Я очень волновался, но присутствие Аллбы придало мне уверенности. Она развязала маленький кожаный мешочек, который всегда носила на поясе, отправляясь на охоту, и вытрясла его содержимое на шкуру передо мной. Красные шляпки с белыми крапинками выцвели и стали тусклого розового цвета, но я все равно узнал эти сушеные и сморщенные грибы. Аллба бережно подобрала их, осторожно ощупала своими маленькими пальчиками их загрубевшую плоть и выбрала три самых маленьких. Старательно уложив остальные обратно в мешочек, она оставила два гриба на шкуре, третий же сунула в рот и начала жевать. Она не сводила с меня глаз, взгляд ее был неподвижен. Спустя какое-то время она поднесла руку ко рту и выплюнула содержимое. И протянула мне на ладони.
— Ешь, — сказала она.
Я взял этот теплый влажный шарик, положил на язык и проглотил. Точно так же она разжевала остальные по одному, и я по очереди проглотил их.
После чего я сидел молча, глядя на нее, наблюдая, как отсветы огня играют на ее лице. Глаза ее были в тени.
Время шло. Долго ли я так просидел, не знаю. Pacca держался сзади и время от времени подбрасывал сухие ветки в огонь, чтобы тот не погас.
Медленно, очень медленно я начал отделяться от своего тела. Когда же я совсем отделился от телесной своей оболочки, то ощутил, что тело мое дрожит. Я знал, что раз или два меня били судороги. Но ничего не мог с этим поделать, да меня это и не тревожило. Меня охватывало смутное удовлетворение. Казалось, что тело мое стало легче, а мысли мои расслабились. Все, кроме лица Аллбы, стало неотчетливым. Она же не двигалась, но само лицо ее приближалось. Я различал каждую мелкую черточку с необыкновенной ясностью. Вот мочка ее правого уха заполнила все поле зрение. Я видел нежный румянец крови под кожей, мягкие пушистые волоски. Мне хотелось дотянуться до них и потеребить зубами.
Вдруг подо мной исчезла земля. Я удобно висел в пространстве. Я не чувствовал своего тела, но это не имело значения. Ни заметив никакого движения, я оказался среди деревьев, бесконечного снега и скал, но холода не почувствовал. Я скользил по поверхности, не прикасаясь к ней. Как будто ехал верхом на тихом дуновении ветра.
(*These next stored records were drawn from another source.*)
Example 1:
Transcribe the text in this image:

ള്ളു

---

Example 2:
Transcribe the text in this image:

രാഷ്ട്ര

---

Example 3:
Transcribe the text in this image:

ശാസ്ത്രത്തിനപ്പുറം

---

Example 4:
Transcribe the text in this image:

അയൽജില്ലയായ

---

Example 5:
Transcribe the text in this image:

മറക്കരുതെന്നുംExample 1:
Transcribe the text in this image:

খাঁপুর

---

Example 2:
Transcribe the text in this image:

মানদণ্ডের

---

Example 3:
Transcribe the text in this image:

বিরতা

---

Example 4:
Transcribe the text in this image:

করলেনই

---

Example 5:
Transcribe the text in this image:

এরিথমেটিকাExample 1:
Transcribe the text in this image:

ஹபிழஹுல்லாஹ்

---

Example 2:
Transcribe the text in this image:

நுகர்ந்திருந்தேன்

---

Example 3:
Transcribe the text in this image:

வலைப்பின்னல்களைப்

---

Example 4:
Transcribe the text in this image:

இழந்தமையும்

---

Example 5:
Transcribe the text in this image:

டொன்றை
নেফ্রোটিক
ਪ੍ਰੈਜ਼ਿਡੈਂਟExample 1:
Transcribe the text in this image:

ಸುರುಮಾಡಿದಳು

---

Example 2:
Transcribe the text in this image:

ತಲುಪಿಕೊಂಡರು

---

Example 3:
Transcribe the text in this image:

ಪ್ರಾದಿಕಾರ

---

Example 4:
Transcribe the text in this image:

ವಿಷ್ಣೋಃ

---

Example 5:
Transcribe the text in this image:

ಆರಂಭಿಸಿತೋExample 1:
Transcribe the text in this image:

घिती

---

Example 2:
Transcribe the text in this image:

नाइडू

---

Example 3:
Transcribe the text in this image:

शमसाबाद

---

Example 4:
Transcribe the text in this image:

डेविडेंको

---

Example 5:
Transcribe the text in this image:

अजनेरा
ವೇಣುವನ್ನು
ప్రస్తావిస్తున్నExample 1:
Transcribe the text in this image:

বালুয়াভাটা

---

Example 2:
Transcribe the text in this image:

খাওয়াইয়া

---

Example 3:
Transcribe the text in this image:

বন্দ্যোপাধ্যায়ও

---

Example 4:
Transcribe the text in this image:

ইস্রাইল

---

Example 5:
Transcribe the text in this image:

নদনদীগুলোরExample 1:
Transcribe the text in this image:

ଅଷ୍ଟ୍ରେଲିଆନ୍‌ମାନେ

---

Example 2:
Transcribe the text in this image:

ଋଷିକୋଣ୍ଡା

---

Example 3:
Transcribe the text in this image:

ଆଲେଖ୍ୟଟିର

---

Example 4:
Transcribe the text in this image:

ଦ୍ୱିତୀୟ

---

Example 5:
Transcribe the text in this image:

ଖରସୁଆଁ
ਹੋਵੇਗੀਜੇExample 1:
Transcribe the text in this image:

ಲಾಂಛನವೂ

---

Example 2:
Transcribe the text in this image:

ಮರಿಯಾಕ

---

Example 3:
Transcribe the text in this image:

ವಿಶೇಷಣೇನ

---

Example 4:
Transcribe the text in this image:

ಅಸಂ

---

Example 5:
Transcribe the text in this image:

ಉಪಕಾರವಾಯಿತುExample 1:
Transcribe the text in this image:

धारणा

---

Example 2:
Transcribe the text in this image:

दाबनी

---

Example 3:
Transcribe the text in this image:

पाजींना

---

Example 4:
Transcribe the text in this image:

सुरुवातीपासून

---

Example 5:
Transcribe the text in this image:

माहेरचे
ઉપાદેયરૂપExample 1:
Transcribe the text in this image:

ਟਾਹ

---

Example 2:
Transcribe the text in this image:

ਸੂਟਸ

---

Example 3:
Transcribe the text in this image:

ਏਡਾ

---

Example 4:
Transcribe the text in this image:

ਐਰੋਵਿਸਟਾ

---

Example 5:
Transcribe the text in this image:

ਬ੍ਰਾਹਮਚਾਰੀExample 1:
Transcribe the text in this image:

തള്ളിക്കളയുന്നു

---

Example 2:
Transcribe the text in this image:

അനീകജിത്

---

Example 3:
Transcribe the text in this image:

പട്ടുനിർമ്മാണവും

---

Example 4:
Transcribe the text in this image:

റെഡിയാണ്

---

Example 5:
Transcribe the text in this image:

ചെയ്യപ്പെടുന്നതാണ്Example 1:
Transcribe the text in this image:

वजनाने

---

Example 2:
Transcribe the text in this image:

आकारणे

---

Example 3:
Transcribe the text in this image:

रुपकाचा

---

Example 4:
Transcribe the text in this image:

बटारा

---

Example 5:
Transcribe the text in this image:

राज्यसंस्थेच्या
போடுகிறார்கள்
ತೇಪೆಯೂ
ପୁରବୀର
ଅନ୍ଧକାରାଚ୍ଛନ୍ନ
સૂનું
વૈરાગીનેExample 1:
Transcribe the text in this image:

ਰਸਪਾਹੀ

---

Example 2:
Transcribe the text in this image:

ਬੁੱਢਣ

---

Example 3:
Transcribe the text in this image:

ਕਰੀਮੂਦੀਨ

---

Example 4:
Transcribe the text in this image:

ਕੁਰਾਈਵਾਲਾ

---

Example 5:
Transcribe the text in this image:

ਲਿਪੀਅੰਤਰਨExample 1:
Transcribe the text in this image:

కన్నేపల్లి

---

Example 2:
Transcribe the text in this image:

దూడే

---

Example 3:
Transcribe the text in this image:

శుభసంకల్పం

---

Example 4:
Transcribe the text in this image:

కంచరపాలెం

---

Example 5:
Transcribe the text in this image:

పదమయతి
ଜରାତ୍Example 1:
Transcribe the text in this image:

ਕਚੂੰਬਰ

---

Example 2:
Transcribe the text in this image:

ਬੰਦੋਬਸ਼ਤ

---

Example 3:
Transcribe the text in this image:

Деревья были ярко-зеленые, и я в единое мгновение мог рассмотреть все подробности каждого листочка и складки на коре. Снег сверкал всеми цветами радуги, кристаллы перемещались, смешивались и рябили. Маленькая птичка взлетела с куста, и я понял, что это спутник Аллбы. Между двумя деревьями — близко и в то же время не близко — я увидел вставшего на дыбы белого медведя. Он стоял на задних лапах, выпрямившись, и взгляд его глаз, вперившихся в меня, был совершенно человеческий. Я услышал, как кто-то заговорил со мной. Я узнал собственный голос и ответил. Разговор успокаивал. Я ощутил покой. Медведь, на этот раз темно-бурый, появился сбоку, он шел ко мне, опустив голову, тяжело ступая и покачиваясь на ходу, и наши дороги сошлись. Когда зверь оказался на расстоянии вытянутой руки, оба мы остановились. Я ощутил прикосновение птичьих крыльев на моей щеке. Медведь медленно повернул ко мне морду, и его звериная пасть под звериными глазами как будто улыбнулась.